> _WHAT YOU ARE ASKED TO DO_
Copy exactly the lines of the records below, and only those lines, beginning with the line that contains "hfov_deg: 56.8" and ending with the line that contains "f_number: 3.2".

> _Dataset records_
#####

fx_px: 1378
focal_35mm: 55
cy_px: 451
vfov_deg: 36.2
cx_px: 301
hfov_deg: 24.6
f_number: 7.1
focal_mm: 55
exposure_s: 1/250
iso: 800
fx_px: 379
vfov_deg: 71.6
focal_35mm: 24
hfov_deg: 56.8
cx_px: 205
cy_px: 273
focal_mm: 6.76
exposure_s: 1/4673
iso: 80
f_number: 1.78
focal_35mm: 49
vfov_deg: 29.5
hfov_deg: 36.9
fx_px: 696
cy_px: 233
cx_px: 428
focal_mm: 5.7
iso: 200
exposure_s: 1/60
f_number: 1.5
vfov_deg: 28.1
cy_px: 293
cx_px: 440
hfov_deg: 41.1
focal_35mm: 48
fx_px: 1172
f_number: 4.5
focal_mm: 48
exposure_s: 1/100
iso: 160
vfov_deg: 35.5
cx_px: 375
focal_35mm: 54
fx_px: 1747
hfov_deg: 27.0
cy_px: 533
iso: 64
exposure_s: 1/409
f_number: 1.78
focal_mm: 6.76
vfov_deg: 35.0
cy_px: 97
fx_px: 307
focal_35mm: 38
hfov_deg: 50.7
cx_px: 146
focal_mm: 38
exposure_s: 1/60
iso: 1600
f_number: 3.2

#####

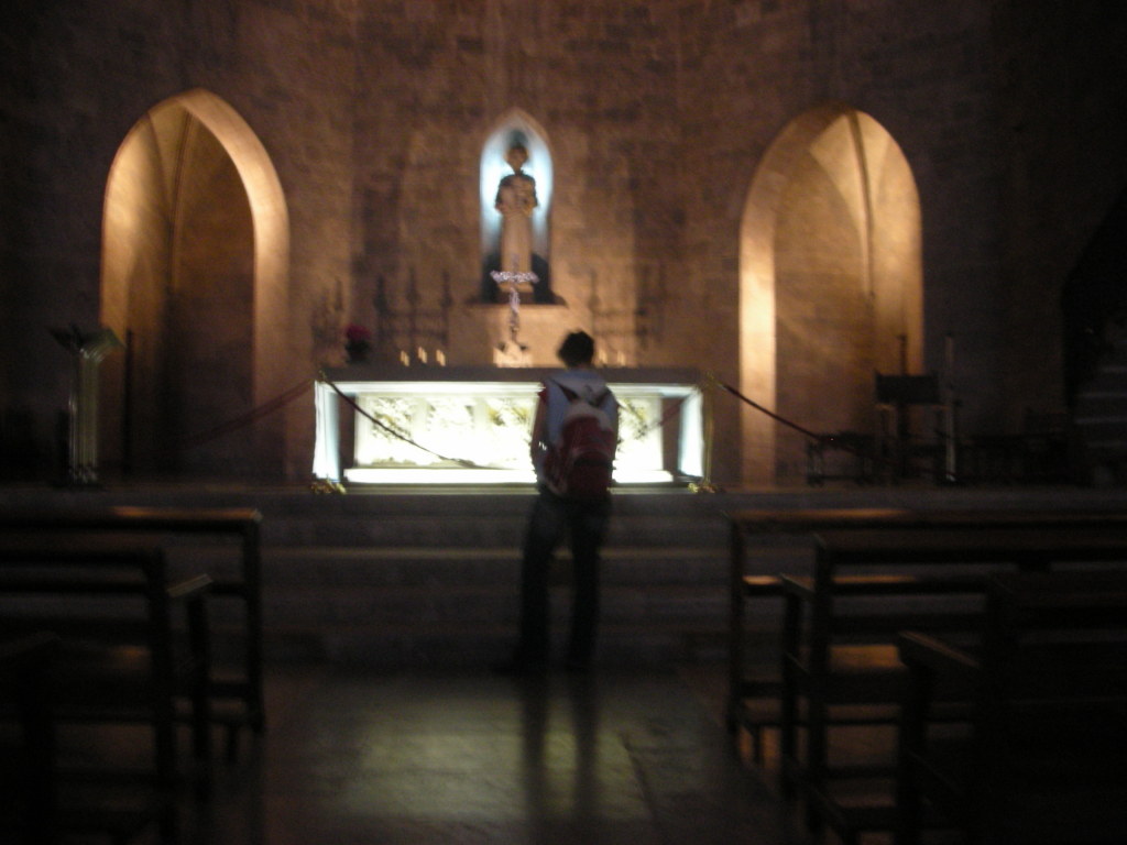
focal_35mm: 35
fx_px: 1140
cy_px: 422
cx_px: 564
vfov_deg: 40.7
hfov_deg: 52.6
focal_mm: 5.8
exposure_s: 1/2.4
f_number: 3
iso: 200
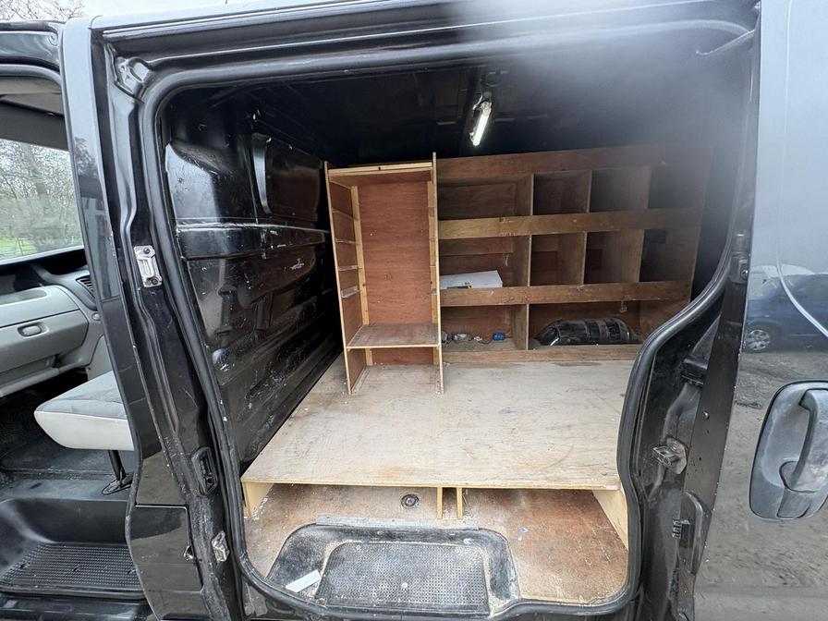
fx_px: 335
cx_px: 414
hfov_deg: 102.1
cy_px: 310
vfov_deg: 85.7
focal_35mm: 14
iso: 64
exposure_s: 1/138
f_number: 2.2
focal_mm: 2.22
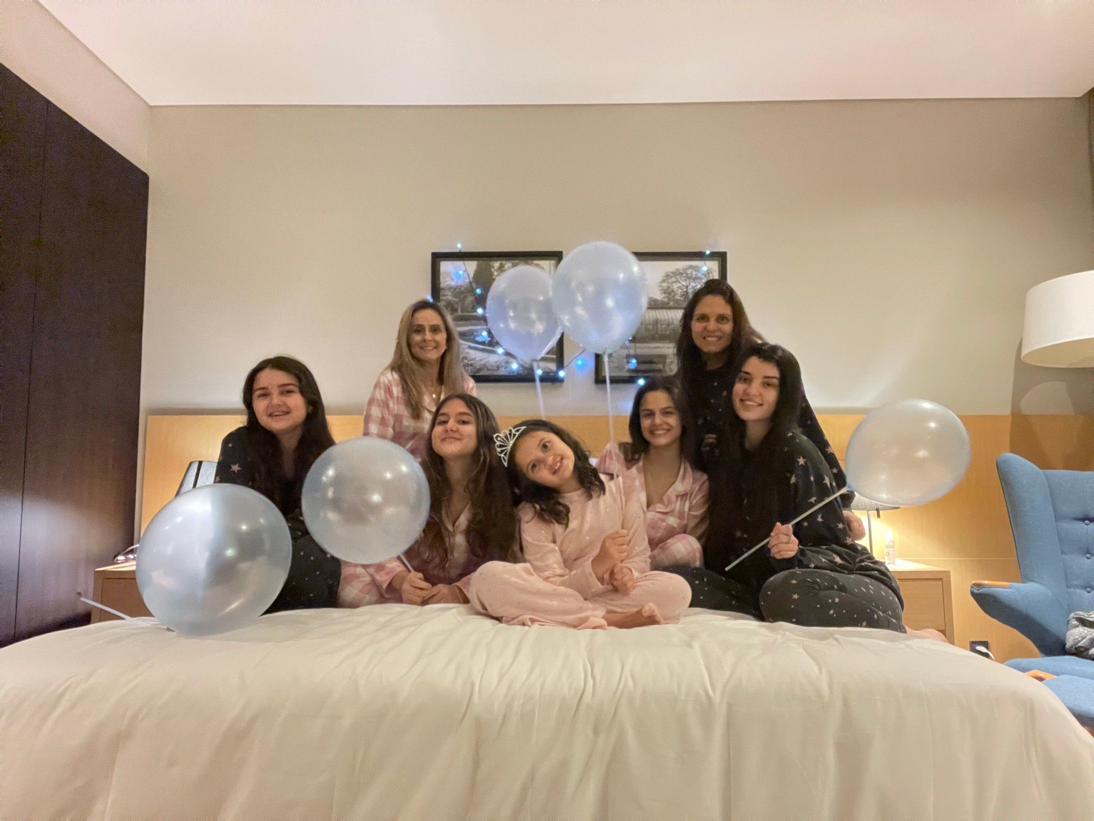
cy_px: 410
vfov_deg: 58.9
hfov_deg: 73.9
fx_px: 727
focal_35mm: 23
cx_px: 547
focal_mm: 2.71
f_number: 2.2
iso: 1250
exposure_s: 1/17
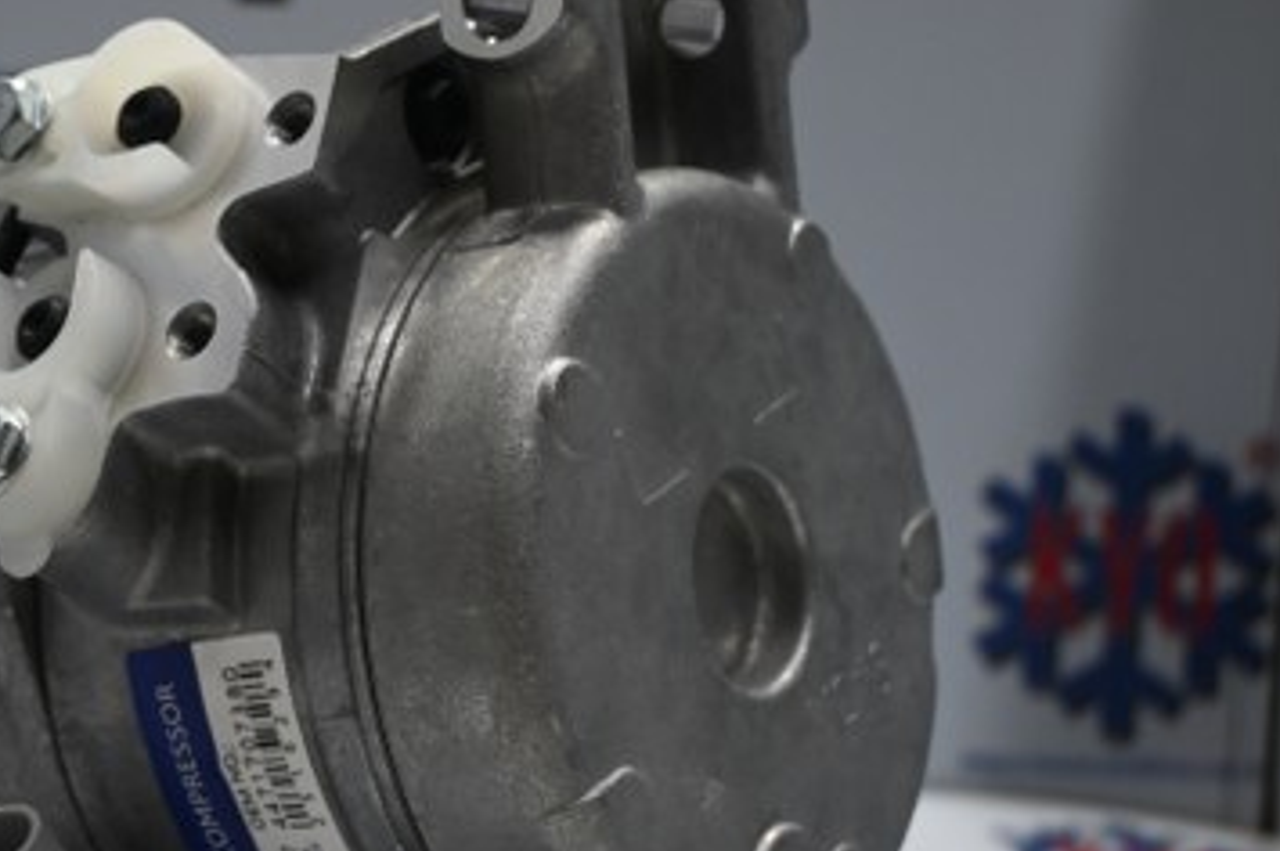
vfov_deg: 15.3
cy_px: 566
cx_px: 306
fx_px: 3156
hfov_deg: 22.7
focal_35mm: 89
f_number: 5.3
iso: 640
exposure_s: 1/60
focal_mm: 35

#####

> _OUTPUT_
hfov_deg: 56.8
cx_px: 205
cy_px: 273
focal_mm: 6.76
exposure_s: 1/4673
iso: 80
f_number: 1.78
focal_35mm: 49
vfov_deg: 29.5
hfov_deg: 36.9
fx_px: 696
cy_px: 233
cx_px: 428
focal_mm: 5.7
iso: 200
exposure_s: 1/60
f_number: 1.5
vfov_deg: 28.1
cy_px: 293
cx_px: 440
hfov_deg: 41.1
focal_35mm: 48
fx_px: 1172
f_number: 4.5
focal_mm: 48
exposure_s: 1/100
iso: 160
vfov_deg: 35.5
cx_px: 375
focal_35mm: 54
fx_px: 1747
hfov_deg: 27.0
cy_px: 533
iso: 64
exposure_s: 1/409
f_number: 1.78
focal_mm: 6.76
vfov_deg: 35.0
cy_px: 97
fx_px: 307
focal_35mm: 38
hfov_deg: 50.7
cx_px: 146
focal_mm: 38
exposure_s: 1/60
iso: 1600
f_number: 3.2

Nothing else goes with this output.